| OBJECTIVE |
Copy out the data below, swapping every "pose" for "camera". Keep everything else identical.

| EXERCISE MATERIALS |
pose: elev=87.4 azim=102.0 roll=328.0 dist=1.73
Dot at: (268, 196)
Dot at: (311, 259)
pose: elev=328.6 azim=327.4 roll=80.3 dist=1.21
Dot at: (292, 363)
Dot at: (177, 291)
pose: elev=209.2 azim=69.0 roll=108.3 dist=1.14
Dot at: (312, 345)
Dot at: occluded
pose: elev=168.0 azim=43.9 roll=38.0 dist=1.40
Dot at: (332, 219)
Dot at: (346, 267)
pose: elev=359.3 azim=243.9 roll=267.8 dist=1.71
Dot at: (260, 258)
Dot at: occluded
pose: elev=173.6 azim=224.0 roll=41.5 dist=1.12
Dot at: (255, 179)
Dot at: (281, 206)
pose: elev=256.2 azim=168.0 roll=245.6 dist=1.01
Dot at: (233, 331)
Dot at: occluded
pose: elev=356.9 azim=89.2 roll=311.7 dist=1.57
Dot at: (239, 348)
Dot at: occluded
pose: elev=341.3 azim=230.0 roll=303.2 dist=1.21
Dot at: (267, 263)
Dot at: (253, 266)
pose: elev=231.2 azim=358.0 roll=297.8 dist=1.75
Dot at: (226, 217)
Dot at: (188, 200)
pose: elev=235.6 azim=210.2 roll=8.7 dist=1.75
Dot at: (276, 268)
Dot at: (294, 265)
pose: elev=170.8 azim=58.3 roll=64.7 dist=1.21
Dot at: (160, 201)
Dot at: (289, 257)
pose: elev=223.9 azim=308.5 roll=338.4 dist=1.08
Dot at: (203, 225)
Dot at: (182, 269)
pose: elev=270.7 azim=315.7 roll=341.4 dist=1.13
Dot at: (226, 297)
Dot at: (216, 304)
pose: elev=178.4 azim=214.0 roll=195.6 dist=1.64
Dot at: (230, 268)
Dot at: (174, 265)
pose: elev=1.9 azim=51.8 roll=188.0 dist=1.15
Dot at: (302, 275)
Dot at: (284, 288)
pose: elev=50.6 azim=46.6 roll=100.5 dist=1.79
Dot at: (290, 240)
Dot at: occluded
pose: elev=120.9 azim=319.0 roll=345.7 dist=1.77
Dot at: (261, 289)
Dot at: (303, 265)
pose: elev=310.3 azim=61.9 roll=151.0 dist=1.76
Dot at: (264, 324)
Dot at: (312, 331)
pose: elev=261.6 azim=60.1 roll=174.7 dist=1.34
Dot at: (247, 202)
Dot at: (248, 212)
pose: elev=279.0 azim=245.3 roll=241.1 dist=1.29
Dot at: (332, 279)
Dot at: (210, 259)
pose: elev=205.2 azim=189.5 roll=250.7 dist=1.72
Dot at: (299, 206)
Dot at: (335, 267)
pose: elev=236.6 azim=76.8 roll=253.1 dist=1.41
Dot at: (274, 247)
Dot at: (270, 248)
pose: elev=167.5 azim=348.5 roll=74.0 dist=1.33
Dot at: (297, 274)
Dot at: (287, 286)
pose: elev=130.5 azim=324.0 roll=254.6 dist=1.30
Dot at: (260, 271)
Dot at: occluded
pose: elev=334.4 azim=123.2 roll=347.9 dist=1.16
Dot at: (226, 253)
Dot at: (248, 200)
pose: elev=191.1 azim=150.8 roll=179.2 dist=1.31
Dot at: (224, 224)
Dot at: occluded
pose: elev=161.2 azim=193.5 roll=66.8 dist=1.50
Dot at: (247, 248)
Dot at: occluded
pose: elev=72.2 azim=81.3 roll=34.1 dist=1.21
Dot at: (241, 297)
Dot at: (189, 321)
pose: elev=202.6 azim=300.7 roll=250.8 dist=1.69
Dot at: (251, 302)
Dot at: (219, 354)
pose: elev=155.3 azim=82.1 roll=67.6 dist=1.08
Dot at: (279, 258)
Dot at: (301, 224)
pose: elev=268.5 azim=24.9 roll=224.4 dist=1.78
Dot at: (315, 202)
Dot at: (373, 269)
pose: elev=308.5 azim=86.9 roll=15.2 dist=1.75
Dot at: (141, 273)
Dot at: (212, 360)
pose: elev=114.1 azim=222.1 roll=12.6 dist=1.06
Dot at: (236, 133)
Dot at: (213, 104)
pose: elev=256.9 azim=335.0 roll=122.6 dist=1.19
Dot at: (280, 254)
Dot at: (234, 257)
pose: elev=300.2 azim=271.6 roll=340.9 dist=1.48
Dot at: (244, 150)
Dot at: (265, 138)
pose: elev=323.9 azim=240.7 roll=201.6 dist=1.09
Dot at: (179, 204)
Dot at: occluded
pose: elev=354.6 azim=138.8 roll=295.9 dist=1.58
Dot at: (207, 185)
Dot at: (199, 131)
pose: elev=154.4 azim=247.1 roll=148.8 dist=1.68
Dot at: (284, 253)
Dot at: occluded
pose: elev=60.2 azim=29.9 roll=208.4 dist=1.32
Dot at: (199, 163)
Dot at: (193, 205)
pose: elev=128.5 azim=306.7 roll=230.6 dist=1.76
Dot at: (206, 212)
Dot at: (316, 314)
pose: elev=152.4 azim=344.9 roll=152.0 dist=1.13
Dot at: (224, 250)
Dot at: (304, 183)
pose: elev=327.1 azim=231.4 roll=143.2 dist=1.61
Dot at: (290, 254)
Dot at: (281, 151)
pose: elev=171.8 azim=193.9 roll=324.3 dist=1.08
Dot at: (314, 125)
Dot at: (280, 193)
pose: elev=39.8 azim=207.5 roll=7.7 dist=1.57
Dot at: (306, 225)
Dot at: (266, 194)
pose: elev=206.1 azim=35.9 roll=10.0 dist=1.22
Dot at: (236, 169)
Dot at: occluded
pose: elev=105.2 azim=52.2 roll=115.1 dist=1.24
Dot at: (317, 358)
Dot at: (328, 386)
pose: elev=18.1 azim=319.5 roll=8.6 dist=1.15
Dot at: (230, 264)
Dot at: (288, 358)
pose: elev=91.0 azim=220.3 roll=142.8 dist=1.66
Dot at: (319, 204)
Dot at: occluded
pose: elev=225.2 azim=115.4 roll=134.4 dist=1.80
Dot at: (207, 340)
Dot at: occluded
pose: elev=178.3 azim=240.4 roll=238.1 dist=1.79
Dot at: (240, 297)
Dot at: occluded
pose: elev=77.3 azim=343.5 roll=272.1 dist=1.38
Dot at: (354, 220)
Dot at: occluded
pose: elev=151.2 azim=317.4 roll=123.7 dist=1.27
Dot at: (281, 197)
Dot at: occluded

| TASK RESULT |
camera: elev=87.4 azim=102.0 roll=328.0 dist=1.73
Dot at: (268, 196)
Dot at: (311, 259)
camera: elev=328.6 azim=327.4 roll=80.3 dist=1.21
Dot at: (292, 363)
Dot at: (177, 291)
camera: elev=209.2 azim=69.0 roll=108.3 dist=1.14
Dot at: (312, 345)
Dot at: occluded
camera: elev=168.0 azim=43.9 roll=38.0 dist=1.40
Dot at: (332, 219)
Dot at: (346, 267)
camera: elev=359.3 azim=243.9 roll=267.8 dist=1.71
Dot at: (260, 258)
Dot at: occluded
camera: elev=173.6 azim=224.0 roll=41.5 dist=1.12
Dot at: (255, 179)
Dot at: (281, 206)
camera: elev=256.2 azim=168.0 roll=245.6 dist=1.01
Dot at: (233, 331)
Dot at: occluded
camera: elev=356.9 azim=89.2 roll=311.7 dist=1.57
Dot at: (239, 348)
Dot at: occluded
camera: elev=341.3 azim=230.0 roll=303.2 dist=1.21
Dot at: (267, 263)
Dot at: (253, 266)
camera: elev=231.2 azim=358.0 roll=297.8 dist=1.75
Dot at: (226, 217)
Dot at: (188, 200)
camera: elev=235.6 azim=210.2 roll=8.7 dist=1.75
Dot at: (276, 268)
Dot at: (294, 265)
camera: elev=170.8 azim=58.3 roll=64.7 dist=1.21
Dot at: (160, 201)
Dot at: (289, 257)
camera: elev=223.9 azim=308.5 roll=338.4 dist=1.08
Dot at: (203, 225)
Dot at: (182, 269)
camera: elev=270.7 azim=315.7 roll=341.4 dist=1.13
Dot at: (226, 297)
Dot at: (216, 304)
camera: elev=178.4 azim=214.0 roll=195.6 dist=1.64
Dot at: (230, 268)
Dot at: (174, 265)
camera: elev=1.9 azim=51.8 roll=188.0 dist=1.15
Dot at: (302, 275)
Dot at: (284, 288)
camera: elev=50.6 azim=46.6 roll=100.5 dist=1.79
Dot at: (290, 240)
Dot at: occluded
camera: elev=120.9 azim=319.0 roll=345.7 dist=1.77
Dot at: (261, 289)
Dot at: (303, 265)
camera: elev=310.3 azim=61.9 roll=151.0 dist=1.76
Dot at: (264, 324)
Dot at: (312, 331)
camera: elev=261.6 azim=60.1 roll=174.7 dist=1.34
Dot at: (247, 202)
Dot at: (248, 212)
camera: elev=279.0 azim=245.3 roll=241.1 dist=1.29
Dot at: (332, 279)
Dot at: (210, 259)
camera: elev=205.2 azim=189.5 roll=250.7 dist=1.72
Dot at: (299, 206)
Dot at: (335, 267)
camera: elev=236.6 azim=76.8 roll=253.1 dist=1.41
Dot at: (274, 247)
Dot at: (270, 248)
camera: elev=167.5 azim=348.5 roll=74.0 dist=1.33
Dot at: (297, 274)
Dot at: (287, 286)
camera: elev=130.5 azim=324.0 roll=254.6 dist=1.30
Dot at: (260, 271)
Dot at: occluded
camera: elev=334.4 azim=123.2 roll=347.9 dist=1.16
Dot at: (226, 253)
Dot at: (248, 200)
camera: elev=191.1 azim=150.8 roll=179.2 dist=1.31
Dot at: (224, 224)
Dot at: occluded
camera: elev=161.2 azim=193.5 roll=66.8 dist=1.50
Dot at: (247, 248)
Dot at: occluded
camera: elev=72.2 azim=81.3 roll=34.1 dist=1.21
Dot at: (241, 297)
Dot at: (189, 321)
camera: elev=202.6 azim=300.7 roll=250.8 dist=1.69
Dot at: (251, 302)
Dot at: (219, 354)
camera: elev=155.3 azim=82.1 roll=67.6 dist=1.08
Dot at: (279, 258)
Dot at: (301, 224)
camera: elev=268.5 azim=24.9 roll=224.4 dist=1.78
Dot at: (315, 202)
Dot at: (373, 269)
camera: elev=308.5 azim=86.9 roll=15.2 dist=1.75
Dot at: (141, 273)
Dot at: (212, 360)
camera: elev=114.1 azim=222.1 roll=12.6 dist=1.06
Dot at: (236, 133)
Dot at: (213, 104)
camera: elev=256.9 azim=335.0 roll=122.6 dist=1.19
Dot at: (280, 254)
Dot at: (234, 257)
camera: elev=300.2 azim=271.6 roll=340.9 dist=1.48
Dot at: (244, 150)
Dot at: (265, 138)
camera: elev=323.9 azim=240.7 roll=201.6 dist=1.09
Dot at: (179, 204)
Dot at: occluded
camera: elev=354.6 azim=138.8 roll=295.9 dist=1.58
Dot at: (207, 185)
Dot at: (199, 131)
camera: elev=154.4 azim=247.1 roll=148.8 dist=1.68
Dot at: (284, 253)
Dot at: occluded
camera: elev=60.2 azim=29.9 roll=208.4 dist=1.32
Dot at: (199, 163)
Dot at: (193, 205)
camera: elev=128.5 azim=306.7 roll=230.6 dist=1.76
Dot at: (206, 212)
Dot at: (316, 314)
camera: elev=152.4 azim=344.9 roll=152.0 dist=1.13
Dot at: (224, 250)
Dot at: (304, 183)
camera: elev=327.1 azim=231.4 roll=143.2 dist=1.61
Dot at: (290, 254)
Dot at: (281, 151)
camera: elev=171.8 azim=193.9 roll=324.3 dist=1.08
Dot at: (314, 125)
Dot at: (280, 193)
camera: elev=39.8 azim=207.5 roll=7.7 dist=1.57
Dot at: (306, 225)
Dot at: (266, 194)
camera: elev=206.1 azim=35.9 roll=10.0 dist=1.22
Dot at: (236, 169)
Dot at: occluded
camera: elev=105.2 azim=52.2 roll=115.1 dist=1.24
Dot at: (317, 358)
Dot at: (328, 386)
camera: elev=18.1 azim=319.5 roll=8.6 dist=1.15
Dot at: (230, 264)
Dot at: (288, 358)
camera: elev=91.0 azim=220.3 roll=142.8 dist=1.66
Dot at: (319, 204)
Dot at: occluded
camera: elev=225.2 azim=115.4 roll=134.4 dist=1.80
Dot at: (207, 340)
Dot at: occluded
camera: elev=178.3 azim=240.4 roll=238.1 dist=1.79
Dot at: (240, 297)
Dot at: occluded
camera: elev=77.3 azim=343.5 roll=272.1 dist=1.38
Dot at: (354, 220)
Dot at: occluded
camera: elev=151.2 azim=317.4 roll=123.7 dist=1.27
Dot at: (281, 197)
Dot at: occluded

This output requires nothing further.